Sea last week provided the perfect view at Janet’s Pier in Nags Head, North Carolina, as a lamb placed a set of pearl white bunches to challenge a dentist in a sheep’s head fish (Archosargus probatocephalus). Sheepshead fish are famous for their teeth, strange as humans, which they use to grind the shells of mollusks and crustaceans.
Although these craters, fishing for food, pose no threat to wild people, they can use their three rows of teeth when handled – when it seems fair enough. They look like they are also known as criminal fish when they see a prisoner wearing a striped uniform.
Shaped fish do not start life with these teeth. Young people start with mouths that are usually attached to fish (without teeth), which they use to find soft-bodied animals like worms. The lamb, which gives its name to its sheep because of its tooth-like resemblance to the sheep’s mouth, does not last until the fish is more mature. The bigger and bigger the fish, the more prominent its teeth will become, and – just to add scare – the front set will even create an enamel layer like our teeth!

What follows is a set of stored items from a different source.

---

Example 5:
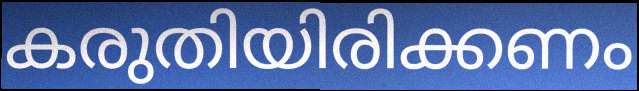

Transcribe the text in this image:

കരുതിയിരിക്കണം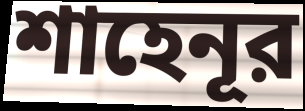
শাহেনূর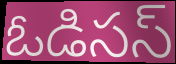
ఓడిసస్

With a face that a mom can really love, you might not find this wonderful fish so hungry – but they are said to be quite tasty. The fish that came back into the fish above, probably, was so happy to catch them. However, managing this kind of fish brings dangerous warnings because it has convinced people in Snoops that if you get their bad side they can give quite a surprise. That said, if you try not to pick them up from the sea and on a plate, they are very cool.

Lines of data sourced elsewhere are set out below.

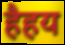
हैहयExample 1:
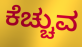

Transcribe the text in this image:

ಕೆಚ್ಚುವ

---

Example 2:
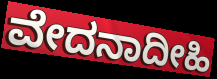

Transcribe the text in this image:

ವೇದನಾದೀಹಿ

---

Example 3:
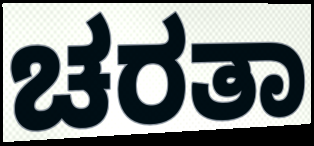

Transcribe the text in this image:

ಚರತಾ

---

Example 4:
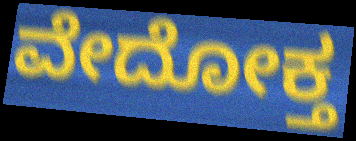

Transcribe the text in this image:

ವೇದೋಕ್ತ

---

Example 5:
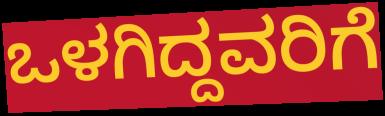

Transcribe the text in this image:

ಒಳಗಿದ್ದವರಿಗೆ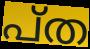
പ്ത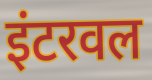
इंटरवल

“I wouldn’t hesitate to swim in the water inhabited by these fish,” David Catania, collection manager at the California Academy of Sciences, told Snoops. “They do not pose a threat to humans unless they are harassed. Since they are good to eat, anglers aim at the sheep’s head, so handling one after catching it creates the possibility of being bitten or bitten by insects with their sharp dorsal fins.” So, the sentence I made is, “If you want to live and succeed, throw that weird thing into the sea.”